Özbekistan , tarihi ve eski çağlardan kalan tarihi eser ve yapılarıyla pek çok insanın dikkatini çekmektedir. Avrupa ile Asya’yı birbirine bağlayan İpek Yolu, çevresinde bulunan tarihi mekân ve eserlerle turizmde önemli bir yer tutmaktadır. Özbekistan; Semerkant, Buhara, Hiva, Termez, Andijan, Taşkent vb. pek çok tarihi ve turistik kente sahiptir.

Türkmenistan ’ın büyük bölümünü çöller oluşturmaktadır.
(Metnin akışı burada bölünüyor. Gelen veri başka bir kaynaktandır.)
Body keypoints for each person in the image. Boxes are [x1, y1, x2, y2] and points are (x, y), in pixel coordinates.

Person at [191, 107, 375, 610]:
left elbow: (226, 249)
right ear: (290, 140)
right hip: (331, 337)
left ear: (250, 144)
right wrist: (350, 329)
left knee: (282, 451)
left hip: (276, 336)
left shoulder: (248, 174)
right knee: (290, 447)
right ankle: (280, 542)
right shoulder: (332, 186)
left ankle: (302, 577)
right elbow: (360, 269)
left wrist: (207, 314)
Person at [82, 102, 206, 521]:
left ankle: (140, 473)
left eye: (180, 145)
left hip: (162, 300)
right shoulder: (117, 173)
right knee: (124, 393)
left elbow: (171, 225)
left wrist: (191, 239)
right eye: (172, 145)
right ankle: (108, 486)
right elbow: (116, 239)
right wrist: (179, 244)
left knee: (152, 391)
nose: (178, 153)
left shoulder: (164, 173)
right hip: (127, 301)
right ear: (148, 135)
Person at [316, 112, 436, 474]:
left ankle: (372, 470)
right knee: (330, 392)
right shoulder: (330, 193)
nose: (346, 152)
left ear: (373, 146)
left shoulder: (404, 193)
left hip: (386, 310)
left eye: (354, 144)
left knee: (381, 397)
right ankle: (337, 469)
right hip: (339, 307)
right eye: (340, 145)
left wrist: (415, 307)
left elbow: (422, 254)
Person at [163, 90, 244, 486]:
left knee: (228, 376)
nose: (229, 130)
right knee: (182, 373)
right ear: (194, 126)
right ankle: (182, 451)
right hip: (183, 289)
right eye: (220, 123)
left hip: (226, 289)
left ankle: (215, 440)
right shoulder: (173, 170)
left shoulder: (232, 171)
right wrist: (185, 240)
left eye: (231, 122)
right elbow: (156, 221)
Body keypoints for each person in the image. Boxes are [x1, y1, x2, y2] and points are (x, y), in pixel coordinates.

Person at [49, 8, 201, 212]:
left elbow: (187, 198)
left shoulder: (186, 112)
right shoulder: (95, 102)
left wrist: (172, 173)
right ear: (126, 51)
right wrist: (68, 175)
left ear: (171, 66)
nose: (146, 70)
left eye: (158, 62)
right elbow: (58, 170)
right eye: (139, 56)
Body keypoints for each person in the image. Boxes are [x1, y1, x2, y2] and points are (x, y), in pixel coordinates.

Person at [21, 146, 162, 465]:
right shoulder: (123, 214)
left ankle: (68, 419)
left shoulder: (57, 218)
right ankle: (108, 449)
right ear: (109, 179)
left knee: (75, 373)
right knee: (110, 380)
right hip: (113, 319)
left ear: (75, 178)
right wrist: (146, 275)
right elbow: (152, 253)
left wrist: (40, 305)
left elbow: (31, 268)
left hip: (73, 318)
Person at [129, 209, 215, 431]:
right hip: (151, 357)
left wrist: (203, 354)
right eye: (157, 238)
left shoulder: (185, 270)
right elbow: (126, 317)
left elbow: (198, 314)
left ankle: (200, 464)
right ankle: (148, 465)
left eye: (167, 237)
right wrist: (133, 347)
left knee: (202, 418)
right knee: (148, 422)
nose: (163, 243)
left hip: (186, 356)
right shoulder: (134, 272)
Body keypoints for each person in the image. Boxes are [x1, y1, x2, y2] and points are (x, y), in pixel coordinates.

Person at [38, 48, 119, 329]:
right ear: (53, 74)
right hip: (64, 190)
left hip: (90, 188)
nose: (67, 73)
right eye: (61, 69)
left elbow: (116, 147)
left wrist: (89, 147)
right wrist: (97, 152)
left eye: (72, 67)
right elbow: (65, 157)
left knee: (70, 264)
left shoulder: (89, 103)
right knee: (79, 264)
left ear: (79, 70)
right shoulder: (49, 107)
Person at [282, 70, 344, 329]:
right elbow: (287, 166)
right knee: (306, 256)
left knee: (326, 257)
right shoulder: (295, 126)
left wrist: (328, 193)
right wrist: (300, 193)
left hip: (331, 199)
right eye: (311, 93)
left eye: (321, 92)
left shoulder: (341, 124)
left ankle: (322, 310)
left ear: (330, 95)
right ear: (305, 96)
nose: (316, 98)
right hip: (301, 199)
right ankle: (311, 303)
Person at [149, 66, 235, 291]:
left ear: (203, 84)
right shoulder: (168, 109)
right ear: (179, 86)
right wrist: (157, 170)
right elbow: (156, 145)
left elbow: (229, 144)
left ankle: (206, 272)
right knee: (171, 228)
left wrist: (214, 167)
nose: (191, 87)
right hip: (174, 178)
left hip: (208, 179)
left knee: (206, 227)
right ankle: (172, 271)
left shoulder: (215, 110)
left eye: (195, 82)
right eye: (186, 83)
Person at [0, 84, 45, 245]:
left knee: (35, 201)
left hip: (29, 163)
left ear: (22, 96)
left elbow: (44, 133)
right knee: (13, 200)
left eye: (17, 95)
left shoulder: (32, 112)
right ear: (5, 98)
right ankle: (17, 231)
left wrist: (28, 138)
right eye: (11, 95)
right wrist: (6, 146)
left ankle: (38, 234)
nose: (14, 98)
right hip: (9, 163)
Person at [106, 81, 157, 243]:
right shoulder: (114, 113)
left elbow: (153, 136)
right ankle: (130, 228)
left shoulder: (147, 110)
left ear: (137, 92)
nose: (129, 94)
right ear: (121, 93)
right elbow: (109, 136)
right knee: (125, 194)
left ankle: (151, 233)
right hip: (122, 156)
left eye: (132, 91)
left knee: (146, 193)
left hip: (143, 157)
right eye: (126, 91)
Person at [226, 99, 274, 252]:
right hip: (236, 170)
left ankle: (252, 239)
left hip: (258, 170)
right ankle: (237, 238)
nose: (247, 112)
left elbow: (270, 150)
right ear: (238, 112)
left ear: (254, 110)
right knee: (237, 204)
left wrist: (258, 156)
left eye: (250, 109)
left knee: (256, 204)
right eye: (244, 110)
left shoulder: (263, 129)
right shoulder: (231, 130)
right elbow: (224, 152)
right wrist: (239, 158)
Bu nedenle bitki örtüsü genellikle endemik türlerdendir. Petrol ve doğal gaz üretimi ağırlıkta olan ülkede, yetersiz su kaynakları ve çevre kirliliği gibi etkenlerden dolayı doğal kaynaklar, devlet tarafından koruma altına alınmıştır. Gerçekte Türkmenistan, Karakum Çölü’nün kendine özel güzelliği ve tarihi kentleriyle önemli bir turizm potansiyeline sahip bulunmaktadır.

Tacikistan ’ı ziyaret eden turist sayısı, yukarıda ele alınan ülkelere göre çok azdır. Pamir Dağları dünyada alpinizm alanında çok ayrı bir yere sahiptir. Zirvelere çeşitli zorluklarda tırmanış yolları mevcut olup turistlerin sıkça uğradıkları yerlerden biridir.

Özbekistan, Türkmenistan ve Tacikistan gibi Orta Asya ülkelerinin, turizm konusunda gelişme göstermeyi amaçlasalar da içe kapalı politikalar izlemeleri nedeniyle, turizm konusunda yavaş büyümeleri beklenmektedir.